There are several good reasons for leaving the collar until last, not
least that it’s nice to leave things open – you may while knitting
change your mind several times about what will look best. Moreover,
a collar added on last can easily be undone and reknitted.
That said, some Ziggurat designs begin with the collar.
I have nothing against sewing per se. I just like to keep sewing and
This is really in the interest of saving ends to weave in.
And also for the beauty of the challenge of sticking to principles.
And for the integrity of a treasured yarn – this is not just a silly idée fixe. No, for it leaves the yarn intact should you decide to frog (unravel) your sweater to start over.
There are no separate little pieces or schnipzels to join. You start at
the top, and then zig and zag in a rather clever (!) manner to the end,
creating a tailored look and fit along the way.
In my designs, you will find optional waist shaping, bust darts, a sneaky way of adding space for a prominent bootie, built-in pockets – or you can add your own details.
when it’s done it’s done
When done knitting, the garment is and looks finished, trims, button
bands, hems, cuffs. All of it. Well ok, except the collars on (most) pullovers – the collars on cardigans are, so far, built in, even when they’re a little pesky to get started.
And some very few ends to weave in. That’s it.
stripes & stitch patterns
One simply cannot have too many stripes. However, striped Ziggurats present an additional challenge.
For symmetry (intended asymmetry is good, unintended, well… often not so good) each version has to be worked out individually.The 6-row striped cardigan will have its Ziggurat turns in a different place than the 4-row pullover, and the 6-row pullover at a different place again.
The same holds for other stitch patterns. More on such later.
A word of warning: Ziggurating is a bit addictive. I will not be held responsible.

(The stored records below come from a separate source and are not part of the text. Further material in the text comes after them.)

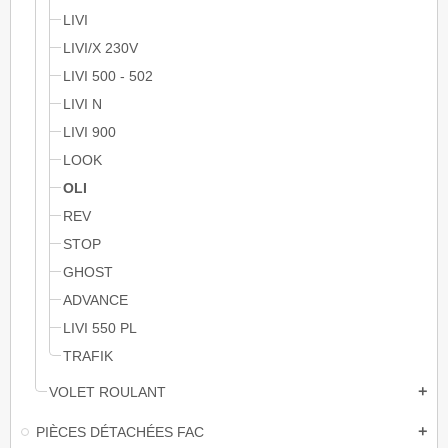
LIVI
LIVI/X 230V
LIVI 500 - 502
LIVI N
LIVI 900
LOOK
OLI
REV
STOP
GHOST
ADVANCE
LIVI 550 PL
TRAFIK
VOLET ROULANT
add
PIÈCES DÉTACHÉES FAC
add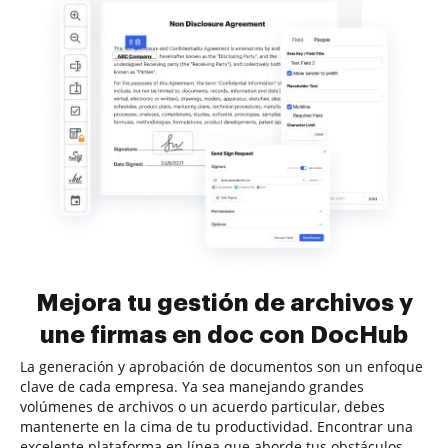
Mejora tu gestión de archivos y
une firmas en doc con DocHub
La generación y aprobación de documentos son un enfoque
clave de cada empresa. Ya sea manejando grandes
volúmenes de archivos o un acuerdo particular, debes
mantenerte en la cima de tu productividad. Encontrar una
excelente plataforma en línea que aborde tus obstáculos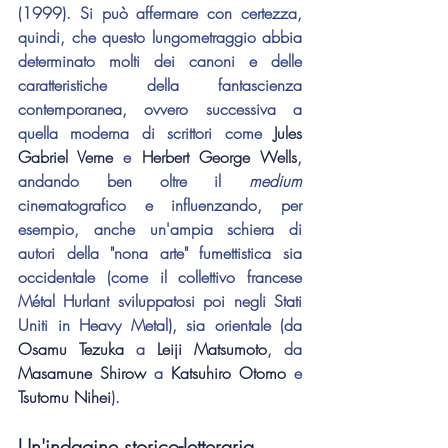
(1999). Si può affermare con certezza, 
quindi, che questo lungometraggio abbia 
determinato molti dei canoni e delle 
caratteristiche della fantascienza 
contemporanea, ovvero successiva a 
quella moderna di scrittori come 
Jules 
Gabriel Verne
 e 
Herbert George Wells
, 
andando ben oltre il 
medium
cinematografico e influenzando, per 
esempio, anche un'ampia schiera di 
autori della "nona arte" fumettistica sia 
occidentale (come il collettivo francese 
Métal Hurlant sviluppatosi poi negli Stati 
Uniti in Heavy Metal), sia orientale (da 
Osamu Tezuka
 a 
Leiji Matsumoto
, da 
Masamune Shirow
 a 
Katsuhiro Otomo
 e 
Tsutomu Nihei
).
Un'indagine storico-letteraria...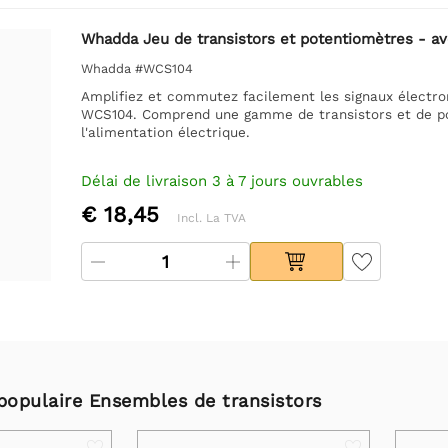
Whadda Jeu de transistors et potentiomètres - a
Whadda #WCS104
Amplifiez et commutez facilement les signaux électr
WCS104. Comprend une gamme de transistors et de po
l'alimentation électrique.
Délai de livraison 3 à 7 jours ouvrables
€ 18,45
Incl. La TVA
 populaire Ensembles de transistors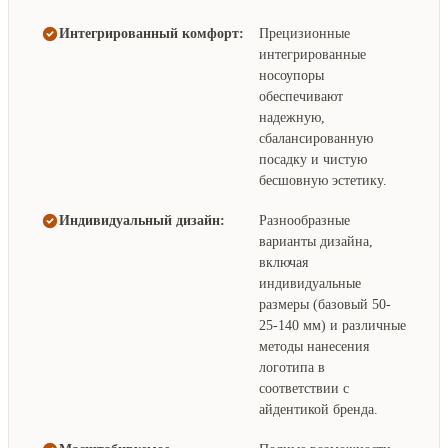
Интегрированный комфорт:
Прецизионные
интегрированные
носоупоры
обеспечивают
надежную,
сбалансированную
посадку и чистую
бесшовную эстетику.
Индивидуальный дизайн:
Разнообразные
варианты дизайна,
включая
индивидуальные
размеры (базовый 50-
25-140 мм) и различные
методы нанесения
логотипа в
соответствии с
айдентикой бренда.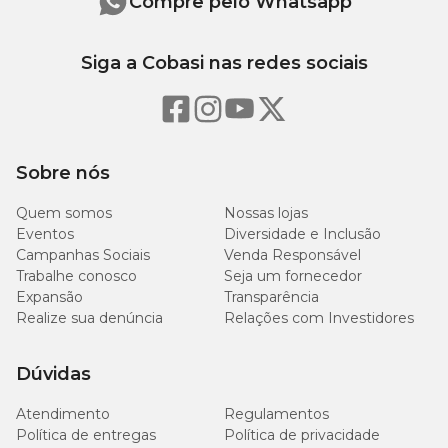
Compre pelo Whatsapp
Siga a Cobasi nas redes sociais
Sobre nós
Quem somos
Nossas lojas
Eventos
Diversidade e Inclusão
Campanhas Sociais
Venda Responsável
Trabalhe conosco
Seja um fornecedor
Expansão
Transparência
Realize sua denúncia
Relações com Investidores
Dúvidas
Atendimento
Regulamentos
Política de entregas
Política de privacidade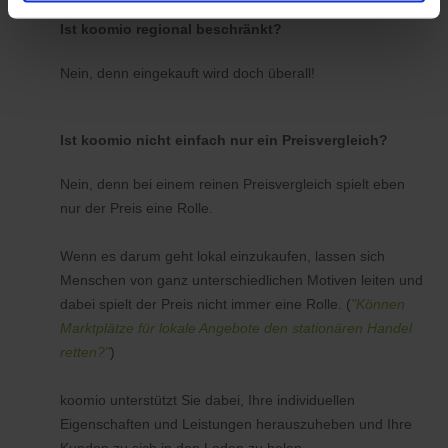
Ist koomio regional beschränkt?
Nein, denn eingekauft wird doch überall!
Ist koomio nicht einfach nur ein Preisvergleich?
Nein, denn bei einem reinen Preisvergleich spielt eben
nur der Preis eine Rolle.
Wenn es darum geht lokal einzukaufen, lassen sich
Menschen von ganz unterschiedlichen Motiven leiten und
dabei spielt der Preis nicht immer eine Rolle. (
"Können
Marktplätze für lokale Angebote den stationären Handel
retten?"
)
koomio unterstützt Sie dabei, Ihre individuellen
Eigenschaften und Leistungen herauszuheben und Ihre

Ziggurat designs are adaptable and easy to modify, especially if you make use of the Helpful Table to guide you between sizes.
You may, for example, have narrower shoulders than normal for your standard size. Solution: cast on for a smaller size but follow increases and stitch counts for your usual size to accommodate bust and other measurements.
Try your sweater on as you go! The beauty of Ziggurating (and other top-down designs) is that you can get a good idea of the fit without sewing and before blocking and drying.
My recently published book, Åsa Tricosa Ziggurats: 16 elegantly seamless knits is a selection of very knittable pullovers and cardigans along with plenty of detailed tutorials for both novices and advanced knitters.
designers who wish to use the Ziggurat method
Please do! – with proper credit to Ziggurat method by Åsa Tricosa
(contact me if you wish permission to use also tutorial steps and/or graphics)
Designer Ann Kingstone features two sweaters using the Ziggurat method in her book, Lace Knits: Magical Methods for Openwork Knitting.